Drum beat goes on for San Jose Taiko
- September 9, 2010
I’m trying to imagine what it was like the first time San Jose Taiko performed in Japan in 1987.
The audience must have been expecting the kind of dignified, almost somber kumidaiko, or Japanese drum ensemble, that they were used to hearing at street festivals. After all, the performers from San Jose looked Japanese. The barrel-like taiko drums they rolled onto the stage resembled those played in the Imperial Japanese court centuries ago.
But from the first thundering drum beat, with its mix of Latin, jazz and African rhythms, it was clear that this was not Japanese taiko drumming; it was something entirely different. It was American: joyous, exuberant, colorful, sassy.
"We weren't sure how the people there would react," recalled Roy Hirabayashi, who formed San Jose Taiko in 1973. "We looked Japanese, but we spoke like Americans. And yet the response was incredible."
A new art form
That was when Hirabayashi and his ebullient wife, PJ, both third-generation Californians, realized that what began as a search for their cultural roots had become a new international art form. The Japanese taiko community dubbed it "California sunshine."
Roy and PJ have been spreading California sunshine for 37 years and have built a world-renowned teaching and performing organization that is a mainstay of the local arts community. Now, as they turn 60, they have decided it's time to step down.
"Sixty is a significant number, so this seemed like the right time to start a new chapter in our lives," PJ said. They hope to perform together, give workshops, travel and perhaps do some consulting. "We're not going anywhere," she stressed.
They will be turning San Jose Taiko over to two of the lead performers in the 20-member company, General Manager Wisa Uemura and her husband, Associate Artistic Director Franco Imperial.
Tonight, in the company's annual Rhythm Spirit concert at the Campbell Heritage Theatre, the foursome will perform a piece Roy wrote called "Transitions." It opens with PJ in a solo ballet, beating the drum to Roy's haunting flute melody, and ends with the founders literally passing the baton to their successors.
For fans of San Jose Taiko, it will be an emotional moment.
Taiko pioneers
You may know the story of San Jose Taiko. The Rev. Hiroshi Abiko of the San Jose Buddhist Church wanted to create a taiko group to introduce kids to their heritage. Roy, then a student at San Jose State University who knew nothing about traditional Japanese music, was one of two church youth leaders who got it going with help from the only taiko groups in America, one in San Francisco and one in Los Angeles. They made drums from old wine barrels (French oak is the best, Roy says) and performed in bell bottoms and platform shoes.
PJ had known Roy at Cal State Hayward and went to one of the first concerts. A trained dancer who had just returned from a year in Japan, she was hooked on Roy and on taiko.
"It was a time when we young Asian-Americans were searching for our cultural identity," she said. "I thought, 'Wow, this could be fun.' "

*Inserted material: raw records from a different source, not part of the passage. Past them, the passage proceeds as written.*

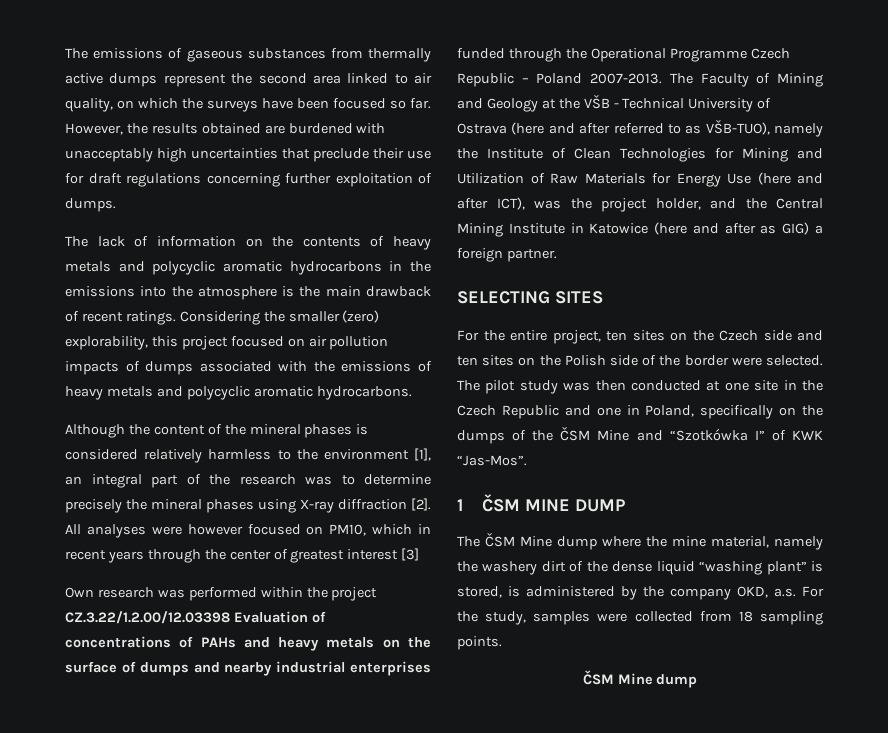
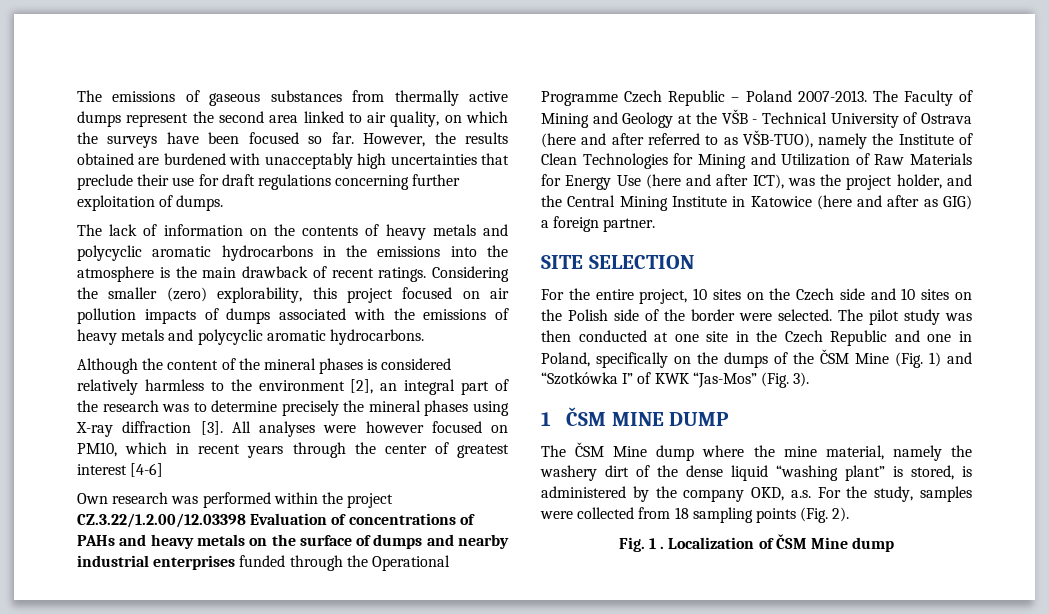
[414,448,431,461] [1], -> [350,379,374,394] [2],
[411,498,431,511] [2]. -> [200,421,223,435] [3].
[401,548,420,561] [3] -> [130,463,164,477] [4-6]
[457,291,603,304] SELECTING SITES -> [541,255,694,269] SITE SELECTION
[606,331,627,341] ten -> [693,288,708,300] 10
[457,356,478,366] ten -> [901,288,916,300] 10
(630, 435) none -> [895,352,941,368] (Fig. 1)
[457,455,527,466] “Jas-Mos”. -> [692,372,810,388] “Jas-Mos” (Fig. 3).
[457,636,502,650] points. // -> [755,507,850,523] [618,537,774,552] points (Fig. 2). // Fig. 1 . Localization of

And it has been fun, as well as a lot of hard work. Teaching, composing, planning concerts, performing. PJ designed the group's colorful hopi jackets and headbands. Roy wrote songs and ran the Japantown office. They have toured Europe, Asia, Canada and Mexico, helping to turn taiko into an art form that is no longer only Japanese or only Japanese-American, but truly international.
"We're almost as ubiquitous as sushi -- maybe not quite," PJ says.
No, not quite. But on their recent European tour, the Hirabayashis did run into a former student who had started a taiko group in England and had been going strong for 11 years.
I'm trying to imagine what that group sounds like: California sunshine with a touch of London fog?